Before I begin this opinion, a disclaimer: I worked for a private college of education for 6 years. Now, on to the article. Most people know that the reason a private college for training teachers was established was because there was a huge shortage of teachers. Almost two decades on, it is still the case, although there were a few years where there was a shortage of jobs rather than teachers. The recession was a funny time insofar as it solved that problem with so many people retiring and the two-tier pay scale sent many graduates packing to foreign shores where they could make a respectable wage.

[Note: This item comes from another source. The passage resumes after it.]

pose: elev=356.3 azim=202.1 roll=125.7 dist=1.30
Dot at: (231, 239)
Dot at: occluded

However, also during that time, Droichead came along. The issue of Droichead cannot be underestimated when it comes to Teacher Training. Droichead basically moved the gatekeeper of teaching from the Inspector in the “dip” year to the end of Teacher Training.
The problem with private colleges is that they can pretty much do as they please. I’m not inferring that they do this but the fact is that they can without anyone really being able to do anything about it. I’d be 99% sure that because it is a private entity, if one asked a question about particular data, they would not have to release that information, whereas a public college would.
For example, (and I have no suspicion that this is the case), DCU is very open about opening up places for students from the Church of Ireland faith with lower points in their Leaving Cert. One wouldn’t know this data from a private college because they wouldn’t have to provide this knowledge.
This is a tricky post to write because I don’t want to infer that private colleges are doing a worse job than public colleges. However, I do want to say that I think it’s a very bad idea to outsource training for a public sector job to a private entity. There’s no reason why any of the public entities cannot replicate the private distant learning model.